4 Rita Segato anexa la noción de colonialidad de género a la existencia del patriarcado visible en ciertos pueblos nativos. Al reflexionar sobre las

organizaciones patriarcales en las sociedades indígenas y afroamericanas, la autora advierte la existencia de un “patriarcado de baja intensidad” que se distancia de la construcción occidental generalizada, y que incluye prácticas transgenéricas o “transitividades de género bloqueadas por el sistema de género absolutamente enyesado de la colonial/modernidad” (Segato 2011, 33).

5 Según consta en el folleto de presentación. Crédito: Fondo Pola Weiss, Centro de Archivo y Documentación Arkheia, Museo Universitario de Arte Contemporáneo de la Universidad Nacional Autónoma de México.
6 Según consta en el gráfico original de la artista. Crédito: Fondo Pola Weiss, Centro de Archivo y Documentación Arkheia, Museo Universitario de Arte Contemporáneo de la Universidad Nacional Autónoma de México.
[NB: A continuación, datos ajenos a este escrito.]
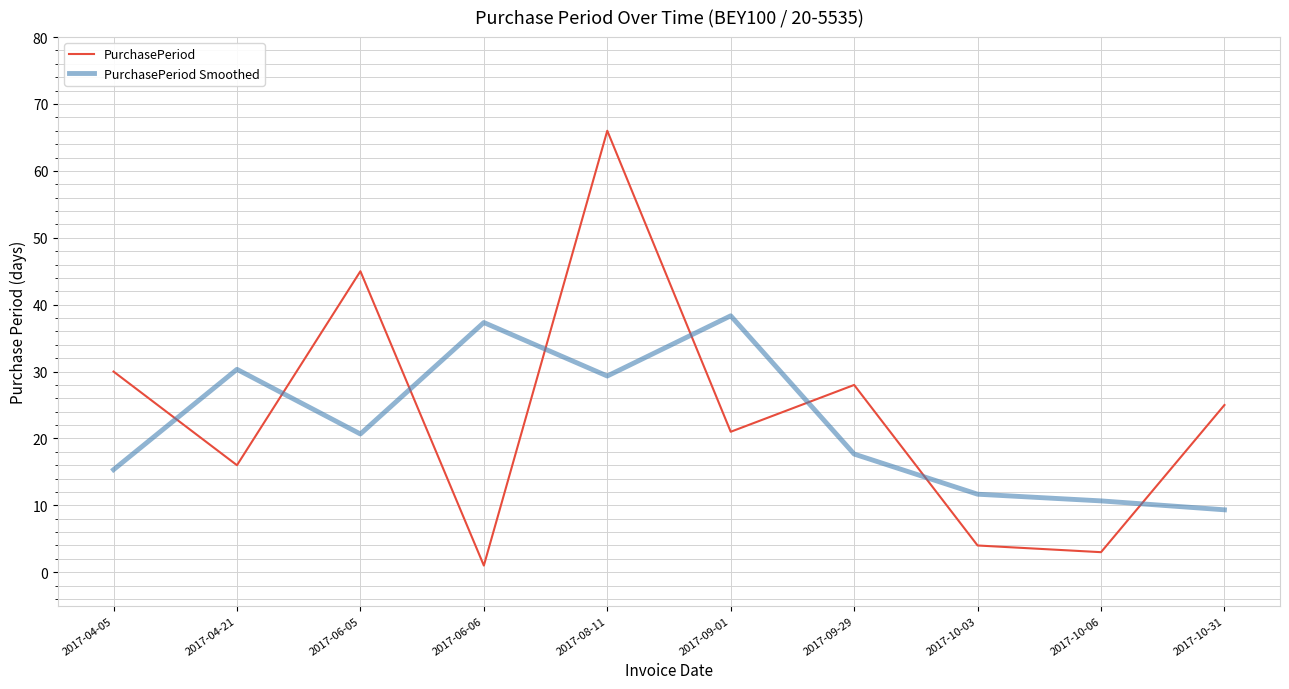

What value does the PurchasePeriod Smoothed series have at 2017-09-29?

17.7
7 Según consta en el proyecto original de la artista. Crédito: Fondo Pola Weiss, Centro de Archivo y Documentación Arkheia, Museo Universitario de Arte Contemporáneo de la Universidad Nacional Autónoma de México.
8 Estas dimensiones recuerdan las “Formas PIAS”, denominación elaborada por la artista Maris Bustamante en 1993, que remite a las iniciales de performance, instalación y ambientación. Las nuevas modalidades de percibir y abordar la realidad pueden detectarse en la década de 1970 en México y se encuentran en acciones, “cuya estructura rebasaba entonces cualquier forma aceptada” (Bustamante 2008, 134).
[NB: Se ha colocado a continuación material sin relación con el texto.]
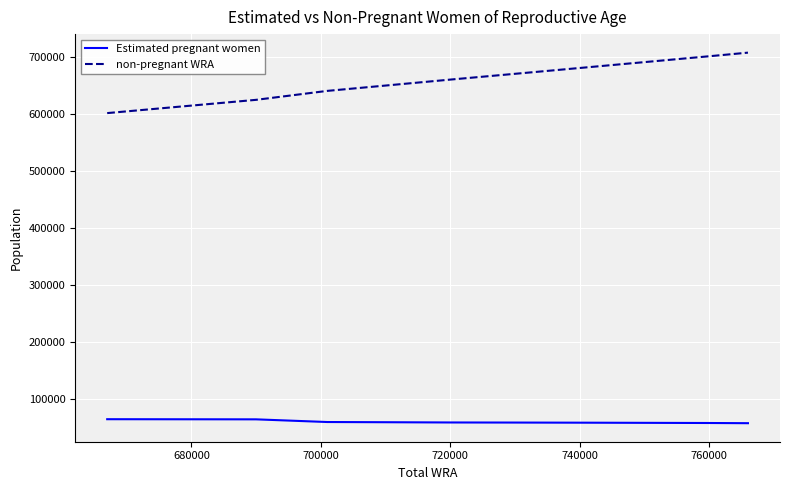

What is the difference between the maximum and minimum values in the non-pregnant WRA series?

105989.9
9 Se trata de Des femmes en mouvements hebdo, Bilbao 20-27 de octubre 1979, 2 F 26 octubre 1979, supplément au numéro 1. Crédito: Fondo Pola Weiss, Centro de Archivo y Documentación Arkheia, Museo Universitario de Arte Contemporáneo de la Universidad Nacional Autónoma de México.
10 Sobre la vinculación directa del género con lo privado y con el control del sexo, María Lugones advierte la motivación ideológica de tal reduccionismo, planteado desde un mandato biológico. Así, la producción cognitiva de la modernidad

“ha conceptualizado la raza como ‘engenerizada’ y al género como racializado de maneras particularmente diferenciadas entre los europeos-as/blancos-as y las gentes colonizadas/no blancas” (Lugones 2014, 35). Tanto la raza como el género son para la autora dos poderosas ficciones que cruzaron la vida social de las comunidades que soportaron la presión del sistema colonial/moderno, característica de la cultura eurocéntrica que dominó nuestro continente.